Universidade Nova: Casa das Culturas

Portal Andifes, 04/05/2007

Universidade Nova: Casa das Culturas

Naomar de Almeida Filho, Reitor da UFBA

Uma das principais motivações do movimento Universidade Nova consiste no resgate da universidade como casa das culturas. Na conjuntura brasileira atual, a universidade às vezes consegue cumprir sua função de formar profissionais tecnicamente competentes, mas permite que os alunos saiam dela incultos. Para retificar tão grave lacuna, defendemos a reestruturação radical da arquitetura curricular da educação superior, introduzindo temas relevantes da cultura contemporânea. Porém, considerando a multi-culturalidade do mundo, não deveríamos pensar em culturas, no plural?

No momento crucial de constituição da modernidade, a escolástica medieval foi traduzida na idéia de humanidades, corpo de saberes pertinentes ao conjunto dos homens livres, como uma primeira definição unificada de cultura. As disciplinas científicas emergem das humanidades, a partir do século XVII. Ao longo dos séculos, cresce a separação entre humanidades e pensamento científico, culminando com a ruidosa “guerra das ciências” do final do século XX, quando as ciências humanas quase foram expulsas do panteão dos conhecimentos socialmente legitimados.

Em 1959, Lord Snow ministrou uma conferência na famosa Universidade de Cambridge, sob o título As duas culturas.

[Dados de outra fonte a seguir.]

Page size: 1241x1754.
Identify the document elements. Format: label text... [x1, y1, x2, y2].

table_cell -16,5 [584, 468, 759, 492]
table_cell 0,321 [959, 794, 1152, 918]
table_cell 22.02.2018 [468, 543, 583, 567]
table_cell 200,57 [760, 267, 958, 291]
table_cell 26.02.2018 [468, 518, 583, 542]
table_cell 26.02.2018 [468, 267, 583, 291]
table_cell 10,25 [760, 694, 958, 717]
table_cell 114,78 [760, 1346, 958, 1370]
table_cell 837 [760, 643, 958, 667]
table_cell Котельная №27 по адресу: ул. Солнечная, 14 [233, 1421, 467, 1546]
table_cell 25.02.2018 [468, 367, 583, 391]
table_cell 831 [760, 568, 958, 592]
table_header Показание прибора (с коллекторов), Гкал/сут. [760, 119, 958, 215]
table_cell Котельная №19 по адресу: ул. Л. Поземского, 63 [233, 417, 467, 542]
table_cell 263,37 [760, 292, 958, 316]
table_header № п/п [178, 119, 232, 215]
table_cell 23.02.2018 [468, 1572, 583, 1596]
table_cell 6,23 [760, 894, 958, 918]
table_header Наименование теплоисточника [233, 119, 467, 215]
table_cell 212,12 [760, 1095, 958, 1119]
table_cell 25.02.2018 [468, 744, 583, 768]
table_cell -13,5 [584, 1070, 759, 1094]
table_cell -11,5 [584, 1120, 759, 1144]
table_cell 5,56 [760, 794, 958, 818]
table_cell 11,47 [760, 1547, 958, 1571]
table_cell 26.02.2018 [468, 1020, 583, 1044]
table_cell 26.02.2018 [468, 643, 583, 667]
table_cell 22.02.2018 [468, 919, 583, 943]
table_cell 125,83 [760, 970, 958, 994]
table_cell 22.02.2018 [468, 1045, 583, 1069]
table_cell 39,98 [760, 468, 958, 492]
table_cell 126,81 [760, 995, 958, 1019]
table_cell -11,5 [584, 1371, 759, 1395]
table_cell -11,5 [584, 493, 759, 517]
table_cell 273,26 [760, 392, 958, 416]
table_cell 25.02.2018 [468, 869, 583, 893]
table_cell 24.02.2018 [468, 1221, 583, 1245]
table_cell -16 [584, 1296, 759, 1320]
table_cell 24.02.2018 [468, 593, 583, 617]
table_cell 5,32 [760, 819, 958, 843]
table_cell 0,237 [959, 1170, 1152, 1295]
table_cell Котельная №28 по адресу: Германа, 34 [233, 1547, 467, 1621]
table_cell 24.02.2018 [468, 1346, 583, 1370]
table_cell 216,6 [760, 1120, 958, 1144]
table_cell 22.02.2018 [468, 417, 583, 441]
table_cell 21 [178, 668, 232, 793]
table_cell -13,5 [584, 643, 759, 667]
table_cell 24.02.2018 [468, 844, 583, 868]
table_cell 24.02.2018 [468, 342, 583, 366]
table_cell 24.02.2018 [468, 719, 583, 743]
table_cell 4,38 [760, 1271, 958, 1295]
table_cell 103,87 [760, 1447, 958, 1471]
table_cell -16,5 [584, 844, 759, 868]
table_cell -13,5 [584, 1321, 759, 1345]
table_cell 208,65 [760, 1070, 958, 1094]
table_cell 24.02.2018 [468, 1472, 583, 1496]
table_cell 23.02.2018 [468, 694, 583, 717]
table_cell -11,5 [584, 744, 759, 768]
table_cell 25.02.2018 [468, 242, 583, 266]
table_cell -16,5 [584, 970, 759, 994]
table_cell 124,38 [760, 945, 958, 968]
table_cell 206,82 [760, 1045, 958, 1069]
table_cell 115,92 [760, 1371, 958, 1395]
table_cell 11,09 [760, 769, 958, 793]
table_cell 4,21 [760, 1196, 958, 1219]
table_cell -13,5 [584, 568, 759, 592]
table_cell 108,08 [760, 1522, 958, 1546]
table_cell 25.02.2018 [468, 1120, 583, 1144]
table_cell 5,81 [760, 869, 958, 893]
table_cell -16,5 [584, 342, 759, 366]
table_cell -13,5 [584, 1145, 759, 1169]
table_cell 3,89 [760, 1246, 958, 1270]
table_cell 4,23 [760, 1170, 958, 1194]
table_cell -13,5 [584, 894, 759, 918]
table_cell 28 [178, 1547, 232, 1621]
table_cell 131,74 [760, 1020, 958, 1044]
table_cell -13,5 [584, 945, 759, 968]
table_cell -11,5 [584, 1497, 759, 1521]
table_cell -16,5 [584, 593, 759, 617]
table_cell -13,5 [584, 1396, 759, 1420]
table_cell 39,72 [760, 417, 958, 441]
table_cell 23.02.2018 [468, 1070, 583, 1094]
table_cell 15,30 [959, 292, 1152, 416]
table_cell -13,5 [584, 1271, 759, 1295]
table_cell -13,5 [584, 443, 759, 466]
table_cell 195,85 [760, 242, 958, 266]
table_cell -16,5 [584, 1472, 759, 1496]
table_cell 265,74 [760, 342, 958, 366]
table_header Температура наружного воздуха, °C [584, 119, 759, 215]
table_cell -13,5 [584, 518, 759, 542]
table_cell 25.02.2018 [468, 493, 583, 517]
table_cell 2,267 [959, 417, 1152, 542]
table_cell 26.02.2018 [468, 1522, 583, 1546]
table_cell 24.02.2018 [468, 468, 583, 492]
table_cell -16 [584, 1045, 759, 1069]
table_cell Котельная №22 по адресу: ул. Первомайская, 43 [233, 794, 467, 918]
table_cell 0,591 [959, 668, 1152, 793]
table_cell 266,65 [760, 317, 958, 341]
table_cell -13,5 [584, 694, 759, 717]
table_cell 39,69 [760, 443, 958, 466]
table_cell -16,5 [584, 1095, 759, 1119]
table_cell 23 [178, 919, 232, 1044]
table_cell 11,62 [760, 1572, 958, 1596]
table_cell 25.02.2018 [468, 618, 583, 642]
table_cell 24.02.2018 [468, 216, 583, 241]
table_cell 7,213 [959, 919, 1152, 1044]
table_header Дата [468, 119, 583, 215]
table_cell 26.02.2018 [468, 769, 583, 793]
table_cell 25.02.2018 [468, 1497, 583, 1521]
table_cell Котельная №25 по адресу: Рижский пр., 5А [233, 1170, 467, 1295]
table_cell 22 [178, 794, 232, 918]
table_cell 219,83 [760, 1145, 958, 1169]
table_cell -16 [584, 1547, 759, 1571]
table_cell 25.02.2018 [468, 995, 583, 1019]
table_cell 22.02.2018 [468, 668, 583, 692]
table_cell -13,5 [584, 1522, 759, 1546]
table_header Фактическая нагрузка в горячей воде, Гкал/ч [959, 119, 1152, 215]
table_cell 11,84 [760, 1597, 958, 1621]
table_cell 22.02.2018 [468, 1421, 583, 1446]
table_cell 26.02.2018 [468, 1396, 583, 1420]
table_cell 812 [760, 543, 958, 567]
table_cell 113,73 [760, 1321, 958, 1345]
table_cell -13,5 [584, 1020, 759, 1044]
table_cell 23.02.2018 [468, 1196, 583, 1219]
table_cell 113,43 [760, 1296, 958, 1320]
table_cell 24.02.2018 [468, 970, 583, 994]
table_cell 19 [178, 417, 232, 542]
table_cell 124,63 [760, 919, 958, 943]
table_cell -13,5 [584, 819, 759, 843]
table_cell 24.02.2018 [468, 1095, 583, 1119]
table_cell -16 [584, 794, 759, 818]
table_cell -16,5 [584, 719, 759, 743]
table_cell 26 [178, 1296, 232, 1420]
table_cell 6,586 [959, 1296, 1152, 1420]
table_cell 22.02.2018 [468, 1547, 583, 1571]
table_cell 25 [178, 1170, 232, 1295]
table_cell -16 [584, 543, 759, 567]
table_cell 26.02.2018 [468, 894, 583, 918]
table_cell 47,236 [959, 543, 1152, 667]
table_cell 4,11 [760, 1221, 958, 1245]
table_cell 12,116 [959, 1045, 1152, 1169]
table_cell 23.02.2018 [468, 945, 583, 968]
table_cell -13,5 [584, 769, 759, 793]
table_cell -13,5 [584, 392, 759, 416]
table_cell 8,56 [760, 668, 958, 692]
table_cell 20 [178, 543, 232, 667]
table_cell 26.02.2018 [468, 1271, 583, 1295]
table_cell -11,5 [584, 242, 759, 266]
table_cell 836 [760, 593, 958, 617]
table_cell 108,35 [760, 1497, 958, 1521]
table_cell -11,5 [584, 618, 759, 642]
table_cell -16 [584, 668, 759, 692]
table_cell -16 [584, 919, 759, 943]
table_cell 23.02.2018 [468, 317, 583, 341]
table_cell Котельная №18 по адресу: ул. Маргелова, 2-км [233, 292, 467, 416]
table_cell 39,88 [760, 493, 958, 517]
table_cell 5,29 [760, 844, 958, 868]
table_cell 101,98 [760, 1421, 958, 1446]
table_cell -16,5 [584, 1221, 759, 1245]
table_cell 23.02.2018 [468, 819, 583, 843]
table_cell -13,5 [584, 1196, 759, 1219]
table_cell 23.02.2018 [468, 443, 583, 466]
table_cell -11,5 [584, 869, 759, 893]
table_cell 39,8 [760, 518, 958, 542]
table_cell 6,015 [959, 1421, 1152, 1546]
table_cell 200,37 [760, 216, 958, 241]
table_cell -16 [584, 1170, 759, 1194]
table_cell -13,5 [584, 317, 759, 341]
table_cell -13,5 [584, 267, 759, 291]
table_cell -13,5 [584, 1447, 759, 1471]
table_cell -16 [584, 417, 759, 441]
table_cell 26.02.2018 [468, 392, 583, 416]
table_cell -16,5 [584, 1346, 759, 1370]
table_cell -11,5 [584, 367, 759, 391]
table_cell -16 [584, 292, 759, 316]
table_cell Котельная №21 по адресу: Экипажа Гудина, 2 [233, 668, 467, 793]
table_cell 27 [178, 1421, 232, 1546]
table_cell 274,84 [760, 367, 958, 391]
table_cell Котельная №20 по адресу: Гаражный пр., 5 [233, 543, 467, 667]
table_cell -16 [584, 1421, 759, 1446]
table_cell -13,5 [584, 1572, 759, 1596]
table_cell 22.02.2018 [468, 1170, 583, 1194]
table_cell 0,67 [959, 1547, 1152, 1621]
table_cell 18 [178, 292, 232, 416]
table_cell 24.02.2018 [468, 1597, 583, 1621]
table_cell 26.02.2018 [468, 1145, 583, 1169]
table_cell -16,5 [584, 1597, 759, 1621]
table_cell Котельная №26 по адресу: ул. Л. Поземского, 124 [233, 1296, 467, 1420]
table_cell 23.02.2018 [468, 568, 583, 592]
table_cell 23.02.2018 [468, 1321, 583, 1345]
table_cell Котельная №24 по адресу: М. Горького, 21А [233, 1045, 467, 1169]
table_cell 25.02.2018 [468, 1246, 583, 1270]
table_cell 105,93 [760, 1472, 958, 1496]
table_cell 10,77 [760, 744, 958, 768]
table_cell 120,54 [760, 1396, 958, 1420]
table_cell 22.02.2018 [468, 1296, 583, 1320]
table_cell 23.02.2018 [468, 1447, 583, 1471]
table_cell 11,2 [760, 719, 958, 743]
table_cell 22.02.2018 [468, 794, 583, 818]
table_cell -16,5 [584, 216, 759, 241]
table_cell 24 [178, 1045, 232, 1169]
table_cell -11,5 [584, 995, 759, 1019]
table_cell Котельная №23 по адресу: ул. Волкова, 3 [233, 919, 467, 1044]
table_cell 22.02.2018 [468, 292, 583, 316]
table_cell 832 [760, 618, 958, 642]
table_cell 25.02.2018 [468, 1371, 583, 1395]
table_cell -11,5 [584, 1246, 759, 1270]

Esse texto tornou-se um clássico.
Reconhecia a centralidade da ciência no mundo moderno, porém denunciava o indesejável antagonismo entre ciências e humanidades. Snow depois defendeu a necessidade de uma "terceira cultura", formada por humanistas com bom conhecimento de ciência e por cientistas com forte sensibilidade às artes e humanidades, que poderiam fazer a ponte entre as duas culturas. O filósofo espanhol Francisco Fernández publicou recentemente detalhada revisão crítica dos conceitos de “terceira cultura”. Dentre as várias vertentes analisadas, Fernández descartou como simplistas propostas de tomar a filosofia ou as ciências sociais como culturas-ponte ou de fusão das ciências às humanidades, bem como avaliou criticamente a tese de unificação reducionista das humanidades às ciências.

Ao construir conceitualmente a proposta da Universidade Nova, avaliamos cuidadosamente essa questão, rejeitando liminarmente propostas tipo “terceira via”, como por exemplo conceitos de “terceira cultura” resultantes de mix teóricos, apagamento de diferenças conceituais ou apaziguamento de contradições ideológicas. Decidimos ser cautelosos em relação a idéias de integração, pontes ou fusões entre ciências, humanidades e artes, pois se trata de modos distintos de construção do mundo, que precisam ter suas especificidades respeitadas. Com esse espírito, baseamos a estrutura curricular e o sistema de títulos dos Bacharelados Interdisciplinares da Universidade Nova no que identificamos como principais eixos estruturantes dos saberes e práticas do mundo contemporâneo.
Assim, para preencher os requisitos da formação universitária plena, todos os alunos da rede Universidade Nova cumprirão créditos em cada uma das três
culturas: Cultura Humanística; Cultura Artística; Cultura Científica.

Dessa forma, queremos ampliar o conceito de humanidades, nele introduzindo as dimensões do ecológico, da política, do desejo e do cibermundo. Pensamos que as feridas narcísicas de que falava Freud devem ser reabertas e revistas. Darwin fez do homem uma espécie vulnerável em eco-sistemas; Marx o resgatou como animal político, enfim sujeito histórico; Freud o confrontou com seus fantasmas e idiossincrasias, fazendo-o sujeito responsável por desejos, escolhas e sofrimentos; e, desde a segunda metade do século XX, muitos anônimos coletivos seguem inventando o cibermundo, uma dimensão humana virtual que não cessa de se transmutar.

Para atualizar a idéia de ciência, reafirmamos o seu caráter plural como construção histórica e produto da cultura. Isso implica destacar o sentido simbólico e institucional das ciências como narrativas, produtos discursivos, modo de produção de discursos, práticas sociais em interface com outras práticas sociais, objetos culturais em campos culturais; enfim, o conceito de cultura científica.

Finalmente, e aqui se encontra talvez alguma originalidade em nossa proposta, buscamos, no conceito de cultura artística, distinguir as artes das humanidades, reconhecendo uma multi-referencialidade própria dos processos artísticos e a importância das estéticas na vida atual.

O sistema binário de duas culturas antagônicas correspondia à estrutura ideológica das sociedades modernas e suas universidades clássicas, há muito superadas pela história. Neste século XXI, o sistema de três culturas, nem contraditórias nem complementares, que melhor traduz a cosmologia complexa das sociedades contemporâneas, permitirá a reinvenção da universidade brasileira.